Eight of these incidents had been reported to the Maternity Healthcare Safety Investigation Branch.
The CQC said: “We reviewed the initial incident reports for some of these incidents and found they did not identify any immediate actions to reduce the risk of these incidents reoccurring.”
Inspectors found the rates of third and fourth degree tears were worse than the national average, with 43 reported in June 2021 per 1,000 births, compared to 25 per 1,000 births nationally.
However, inspectors observed “good team working” in the maternity wards and added: “Staff were focused on the needs of patients receiving care. They generally felt respected and valued.”
Inspectors said staff were “welcoming, friendly and helpful” and “felt pride in the support they provided each other”.
The trust has been given various actions to improve, including:
- Ensuring all staff identify and treat sepsis in a timely way
- Ensuring the environment meets national guidance and is cleaned effectively
- Ensuring regular checks on emergency and essential equipment are carried out
- Ensuring the security arrangements for the maternity unit and staff only areas of the maternity unit keep women and babies safe
- Ensuring national guidelines are followed when screening women for a risk of domestic violence
- Ensuring data is managed so it is up to date, reliable and can aid decisions about risk and performance in the service
- Gather and share learning from incidents to evaluate and improve the service
- Manage staffing levels to ensure the safety of women and babies
Julie Dawes, chief nurse at HHFT, said: “Safe and high-quality maternity care is a priority for us and as such this is a disappointing report to receive.
“Our maternity teams continue to work tirelessly to support the women in their care and we are working hard to implement the CQC’s recommendations.
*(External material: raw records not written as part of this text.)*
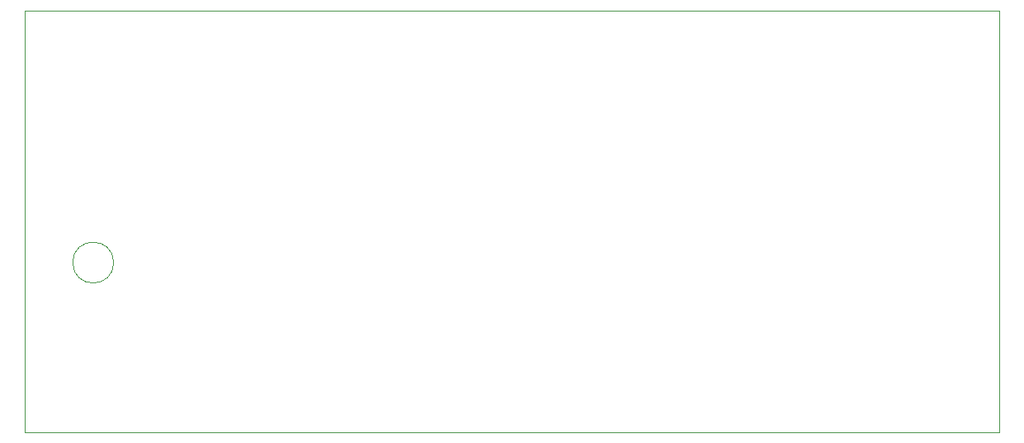
<source format=gm1>
G04 #@! TF.GenerationSoftware,KiCad,Pcbnew,9.0.1*
G04 #@! TF.CreationDate,2025-06-29T19:09:30+12:00*
G04 #@! TF.ProjectId,pdp-11-colour,7064702d-3131-42d6-936f-6c6f75722e6b,rev?*
G04 #@! TF.SameCoordinates,Original*
G04 #@! TF.FileFunction,Profile,NP*
%FSLAX46Y46*%
G04 Gerber Fmt 4.6, Leading zero omitted, Abs format (unit mm)*
G04 Created by KiCad (PCBNEW 9.0.1) date 2025-06-29 19:09:30*
%MOMM*%
%LPD*%
G01*
G04 APERTURE LIST*
G04 #@! TA.AperFunction,Profile*
%ADD10C,0.050000*%
G04 #@! TD*
G04 APERTURE END LIST*
D10*
X122250000Y-77920000D02*
G75*
G02*
X118050000Y-77920000I-2100000J0D01*
G01*
X118050000Y-77920000D02*
G75*
G02*
X122250000Y-77920000I2100000J0D01*
G01*
X213115000Y-95362450D02*
X213115000Y-52029450D01*
X113115000Y-95362450D02*
X113115000Y-52029450D01*
X213115000Y-52029450D02*
X113115000Y-52029450D01*
X113115000Y-95362450D02*
X213115000Y-95362450D01*
M02*

</source>
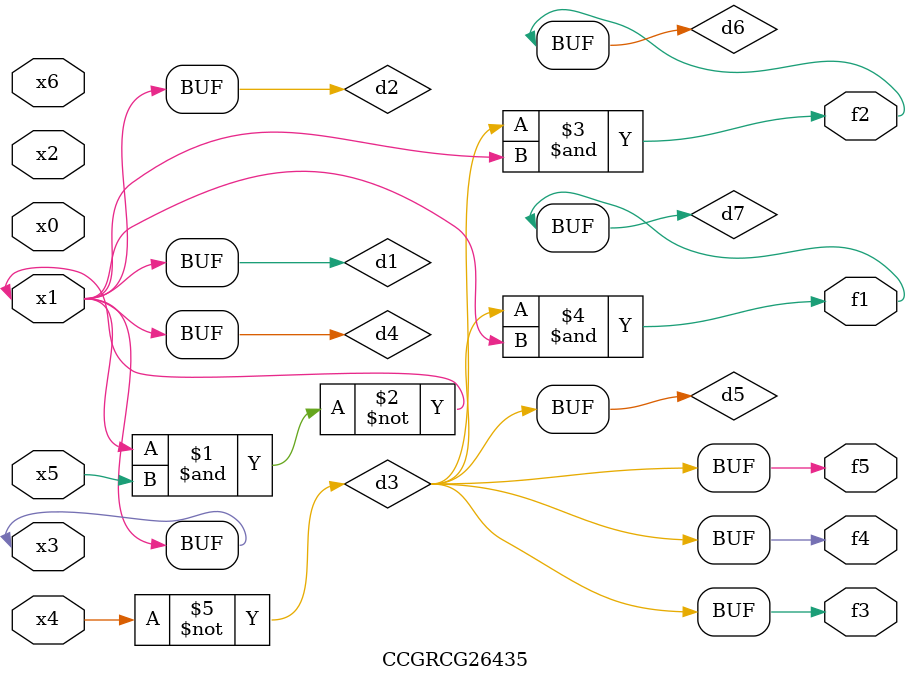
<source format=v>
module CCGRCG26435(
	input x0, x1, x2, x3, x4, x5, x6,
	output f1, f2, f3, f4, f5
);

	wire d1, d2, d3, d4, d5, d6, d7;

	buf (d1, x1, x3);
	nand (d2, x1, x5);
	not (d3, x4);
	buf (d4, d1, d2);
	buf (d5, d3);
	and (d6, d3, d4);
	and (d7, d3, d4);
	assign f1 = d7;
	assign f2 = d6;
	assign f3 = d5;
	assign f4 = d5;
	assign f5 = d5;
endmodule

</source>
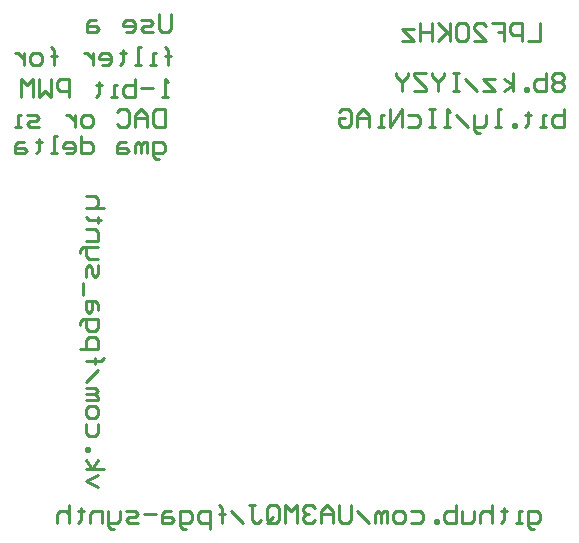
<source format=gbo>
%FSTAX23Y23*%
%MOIN*%
%SFA1B1*%

%IPPOS*%
%ADD10C,0.010000*%
%LNlpf-1*%
%LPD*%
G54D10*
X05433Y06387D02*
X05393Y06407D01*
X05433Y06427*
X05393Y06447D02*
X05453D01*
X05413D02*
X05433Y06477D01*
X05413Y06447D02*
X05393Y06477D01*
Y06507D02*
X05403D01*
Y06517*
X05393*
Y06507*
X05433Y06597D02*
Y06567D01*
X05423Y06557*
X05403*
X05393Y06567*
Y06597*
Y06627D02*
Y06647D01*
X05403Y06657*
X05423*
X05433Y06647*
Y06627*
X05423Y06617*
X05403*
X05393Y06627*
Y06677D02*
X05433D01*
Y06687*
X05423Y06697*
X05393*
X05423*
X05433Y06707*
X05423Y06717*
X05393*
Y06737D02*
X05433Y06777D01*
X05393Y06807D02*
X05443D01*
X05423*
Y06797*
Y06817*
Y06807*
X05443*
X05453Y06817*
X05373Y06847D02*
X05433D01*
Y06877*
X05423Y06887*
X05403*
X05393Y06877*
Y06847*
X05373Y06927D02*
Y06937D01*
X05383Y06947*
X05433*
Y06917*
X05423Y06907*
X05403*
X05393Y06917*
Y06947*
X05433Y06977D02*
Y06997D01*
X05423Y07007*
X05393*
Y06977*
X05403Y06967*
X05413Y06977*
Y07007*
X05383Y07027D02*
Y07067D01*
X05393Y07087D02*
Y07117D01*
X05403Y07127*
X05413Y07117*
Y07097*
X05423Y07087*
X05433Y07097*
Y07127*
Y07147D02*
X05403D01*
X05393Y07157*
Y07187*
X05383*
X05373Y07177*
Y07167*
X05393Y07187D02*
X05433D01*
X05393Y07207D02*
X05433D01*
Y07237*
X05423Y07247*
X05393*
X05443Y07277D02*
X05433D01*
Y07267*
Y07287*
Y07277*
X05403*
X05393Y07287*
X05453Y07317D02*
X05393D01*
X05423*
X05433Y07327*
Y07347*
X05423Y07357*
X05393*
X06889Y06249D02*
X06879D01*
X06869Y06259*
Y06309*
X06899*
X06909Y06299*
Y06279*
X06899Y06269*
X06869*
X06849D02*
X06829D01*
X06839*
Y06309*
X06849*
X06789Y06319D02*
Y06309D01*
X06799*
X06779*
X06789*
Y06279*
X06779Y06269*
X06749Y06329D02*
Y06269D01*
Y06299*
X06739Y06309*
X06719*
X06709Y06299*
Y06269*
X06689Y06309D02*
Y06279D01*
X06679Y06269*
X06649*
Y06309*
X06629Y06329D02*
Y06269D01*
X06599*
X06589Y06279*
Y06289*
Y06299*
X06599Y06309*
X06629*
X06569Y06269D02*
Y06279D01*
X06559*
Y06269*
X06569*
X06479Y06309D02*
X06509D01*
X06519Y06299*
Y06279*
X06509Y06269*
X06479*
X06449D02*
X06429D01*
X06419Y06279*
Y06299*
X06429Y06309*
X06449*
X06459Y06299*
Y06279*
X06449Y06269*
X06399D02*
Y06309D01*
X06389*
X06379Y06299*
Y06269*
Y06299*
X06369Y06309*
X06359Y06299*
Y06269*
X06339D02*
X06299Y06309D01*
X06279Y06329D02*
Y06279D01*
X06269Y06269*
X06249*
X06239Y06279*
Y06329*
X06219Y06269D02*
Y06309D01*
X06199Y06329*
X06179Y06309*
Y06269*
Y06299*
X06219*
X06159Y06319D02*
X06149Y06329D01*
X06129*
X06119Y06319*
Y06309*
X06129Y06299*
X06139*
X06129*
X06119Y06289*
Y06279*
X06129Y06269*
X06149*
X06159Y06279*
X06099Y06269D02*
Y06329D01*
X06079Y06309*
X06059Y06329*
Y06269*
X05999Y06279D02*
Y06319D01*
X06009Y06329*
X06029*
X06039Y06319*
Y06279*
X06029Y06269*
X06009*
X06019Y06289D02*
X05999Y06269D01*
X06009D02*
X05999Y06279D01*
X05939Y06329D02*
X05959D01*
X05949*
Y06279*
X05959Y06269*
X05969*
X05979Y06279*
X05919Y06269D02*
X05879Y06309D01*
X05849Y06269D02*
Y06319D01*
Y06299*
X05859*
X05839*
X05849*
Y06319*
X05839Y06329*
X05809Y06249D02*
Y06309D01*
X05779*
X05769Y06299*
Y06279*
X05779Y06269*
X05809*
X05729Y06249D02*
X05719D01*
X05709Y06259*
Y06309*
X05739*
X05749Y06299*
Y06279*
X05739Y06269*
X05709*
X05679Y06309D02*
X05659D01*
X05649Y06299*
Y06269*
X05679*
X05689Y06279*
X05679Y06289*
X05649*
X05629Y06299D02*
X05589D01*
X05569Y06269D02*
X05539D01*
X05529Y06279*
X05539Y06289*
X05559*
X05569Y06299*
X05559Y06309*
X05529*
X05509D02*
Y06279D01*
X05499Y06269*
X05469*
Y06259*
X05479Y06249*
X05489*
X05469Y06269D02*
Y06309D01*
X05449Y06269D02*
Y06309D01*
X05419*
X05409Y06299*
Y06269*
X05379Y06319D02*
Y06309D01*
X05389*
X05369*
X05379*
Y06279*
X05369Y06269*
X05339Y06329D02*
Y06269D01*
Y06299*
X05329Y06309*
X05309*
X05299Y06299*
Y06269*
X05639Y0748D02*
X05629D01*
X05619Y0749*
Y07539*
X05649*
X05659Y07529*
Y07509*
X05649Y075*
X05619*
X05599D02*
Y07539D01*
X05589*
X05579Y07529*
Y075*
Y07529*
X05569Y07539*
X05559Y07529*
Y075*
X05529Y07539D02*
X05509D01*
X05499Y07529*
Y075*
X05529*
X05539Y07509*
X05529Y07519*
X05499*
X05379Y07559D02*
Y075D01*
X05409*
X05419Y07509*
Y07529*
X05409Y07539*
X05379*
X05329Y075D02*
X05349D01*
X05359Y07509*
Y07529*
X05349Y07539*
X05329*
X05319Y07529*
Y07519*
X05359*
X05299Y075D02*
X05279D01*
X05289*
Y07559*
X05299*
X05239Y07549D02*
Y07539D01*
X05249*
X05229*
X05239*
Y07509*
X05229Y075*
X05189Y07539D02*
X05169D01*
X05159Y07529*
Y075*
X05189*
X05199Y07509*
X05189Y07519*
X05159*
X05659Y07648D02*
Y07588D01*
X05629*
X05619Y07598*
Y07638*
X05629Y07648*
X05659*
X05599Y07588D02*
Y07628D01*
X05579Y07648*
X05559Y07628*
Y07588*
Y07618*
X05599*
X05499Y07638D02*
X05509Y07648D01*
X05529*
X05539Y07638*
Y07598*
X05529Y07588*
X05509*
X05499Y07598*
X05409Y07588D02*
X05389D01*
X05379Y07598*
Y07618*
X05389Y07628*
X05409*
X05419Y07618*
Y07598*
X05409Y07588*
X05359Y07628D02*
Y07588D01*
Y07608*
X05349Y07618*
X05339Y07628*
X05329*
X05239Y07588D02*
X05209D01*
X05199Y07598*
X05209Y07608*
X05229*
X05239Y07618*
X05229Y07628*
X05199*
X05179Y07588D02*
X05159D01*
X05169*
Y07628*
X05179*
X05669Y07687D02*
X05649D01*
X05659*
Y07746*
X05669Y07736*
X05619Y07716D02*
X05579D01*
X05559Y07746D02*
Y07687D01*
X05529*
X05519Y07697*
Y07707*
Y07716*
X05529Y07726*
X05559*
X05499Y07687D02*
X05479D01*
X05489*
Y07726*
X05499*
X05439Y07736D02*
Y07726D01*
X05449*
X05429*
X05439*
Y07697*
X05429Y07687*
X05339D02*
Y07746D01*
X05309*
X05299Y07736*
Y07716*
X05309Y07707*
X05339*
X05279Y07746D02*
Y07687D01*
X05259Y07707*
X05239Y07687*
Y07746*
X05219Y07687D02*
Y07746D01*
X05199Y07726*
X05179Y07746*
Y07687*
X05669Y07795D02*
Y07845D01*
Y07825*
X05679*
X05659*
X05669*
Y07845*
X05659Y07855*
X05629Y07795D02*
X05609D01*
X05619*
Y07835*
X05629*
X05579Y07795D02*
X05559D01*
X05569*
Y07855*
X05579*
X05519Y07845D02*
Y07835D01*
X05529*
X05509*
X05519*
Y07805*
X05509Y07795*
X05449D02*
X05469D01*
X05479Y07805*
Y07825*
X05469Y07835*
X05449*
X05439Y07825*
Y07815*
X05479*
X05419Y07835D02*
Y07795D01*
Y07815*
X05409Y07825*
X05399Y07835*
X05389*
X05289Y07795D02*
Y07845D01*
Y07825*
X05299*
X05279*
X05289*
Y07845*
X05279Y07855*
X05239Y07795D02*
X05219D01*
X05209Y07805*
Y07825*
X05219Y07835*
X05239*
X05249Y07825*
Y07805*
X05239Y07795*
X05189Y07835D02*
Y07795D01*
Y07815*
X05179Y07825*
X05169Y07835*
X05159*
X05679Y07963D02*
Y07913D01*
X05669Y07903*
X05649*
X05639Y07913*
Y07963*
X05619Y07903D02*
X05589D01*
X05579Y07913*
X05589Y07923*
X05609*
X05619Y07933*
X05609Y07943*
X05579*
X05529Y07903D02*
X05549D01*
X05559Y07913*
Y07933*
X05549Y07943*
X05529*
X05519Y07933*
Y07923*
X05559*
X05429Y07943D02*
X05409D01*
X05399Y07933*
Y07903*
X05429*
X05439Y07913*
X05429Y07923*
X05399*
X06988Y07648D02*
Y07588D01*
X06958*
X06948Y07598*
Y07608*
Y07618*
X06958Y07628*
X06988*
X06928Y07588D02*
X06908D01*
X06918*
Y07628*
X06928*
X06868Y07638D02*
Y07628D01*
X06878*
X06858*
X06868*
Y07598*
X06858Y07588*
X06828D02*
Y07598D01*
X06818*
Y07588*
X06828*
X06778D02*
X06758D01*
X06768*
Y07648*
X06778*
X06728Y07628D02*
Y07598D01*
X06718Y07588*
X06688*
Y07578*
X06698Y07568*
X06708*
X06688Y07588D02*
Y07628D01*
X06668Y07588D02*
X06628Y07628D01*
X06608Y07588D02*
X06588D01*
X06598*
Y07648*
X06608Y07638*
X06558Y07648D02*
X06538D01*
X06548*
Y07588*
X06558*
X06538*
X06468Y07628D02*
X06498D01*
X06508Y07618*
Y07598*
X06498Y07588*
X06468*
X06448D02*
Y07648D01*
X06408Y07588*
Y07648*
X06388Y07588D02*
X06368D01*
X06378*
Y07628*
X06388*
X06338Y07588D02*
Y07628D01*
X06318Y07648*
X06298Y07628*
Y07588*
Y07618*
X06338*
X06238Y07638D02*
X06248Y07648D01*
X06268*
X06278Y07638*
Y07598*
X06268Y07588*
X06248*
X06238Y07598*
Y07618*
X06258*
X06988Y07756D02*
X06978Y07766D01*
X06958*
X06948Y07756*
Y07746*
X06958Y07736*
X06948Y07726*
Y07716*
X06958Y07706*
X06978*
X06988Y07716*
Y07726*
X06978Y07736*
X06988Y07746*
Y07756*
X06978Y07736D02*
X06958D01*
X06928Y07766D02*
Y07706D01*
X06898*
X06888Y07716*
Y07726*
Y07736*
X06898Y07746*
X06928*
X06868Y07706D02*
Y07716D01*
X06858*
Y07706*
X06868*
X06818D02*
Y07766D01*
Y07726D02*
X06788Y07746D01*
X06818Y07726D02*
X06788Y07706D01*
X06758Y07746D02*
X06718D01*
X06758Y07706*
X06718*
X06698D02*
X06658Y07746D01*
X06638Y07766D02*
X06618D01*
X06628*
Y07706*
X06638*
X06618*
X06588Y07766D02*
Y07756D01*
X06568Y07736*
X06548Y07756*
Y07766*
X06568Y07736D02*
Y07706D01*
X06528Y07766D02*
X06488D01*
Y07756*
X06528Y07716*
Y07706*
X06488*
X06468Y07766D02*
Y07756D01*
X06448Y07736*
X06428Y07756*
Y07766*
X06448Y07736D02*
Y07706D01*
X06909Y07933D02*
Y07874D01*
X06869*
X06849D02*
Y07933D01*
X06819*
X06809Y07924*
Y07904*
X06819Y07894*
X06849*
X06749Y07933D02*
X06789D01*
Y07904*
X06769*
X06789*
Y07874*
X06689D02*
X06729D01*
X06689Y07914*
Y07924*
X06699Y07933*
X06719*
X06729Y07924*
X06669D02*
X06659Y07933D01*
X06639*
X06629Y07924*
Y07884*
X06639Y07874*
X06659*
X06669Y07884*
Y07924*
X06609Y07933D02*
Y07874D01*
Y07894*
X06569Y07933*
X06599Y07904*
X06569Y07874*
X06549Y07933D02*
Y07874D01*
Y07904*
X06509*
Y07933*
Y07874*
X06489Y07914D02*
X06449D01*
X06489Y07874*
X06449*
M02*
</source>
“We appreciate the insights of the CQC in helping us improve the care we provide for women and babies. Our ongoing investment means that since the inspection, our staffing levels have improved following a sustained recruitment and training programme, and extra training has been put in place.
“This is a really useful report in supporting our vision of providing outstanding care to our patients and we are totally committed to resolving all of the issues raised.”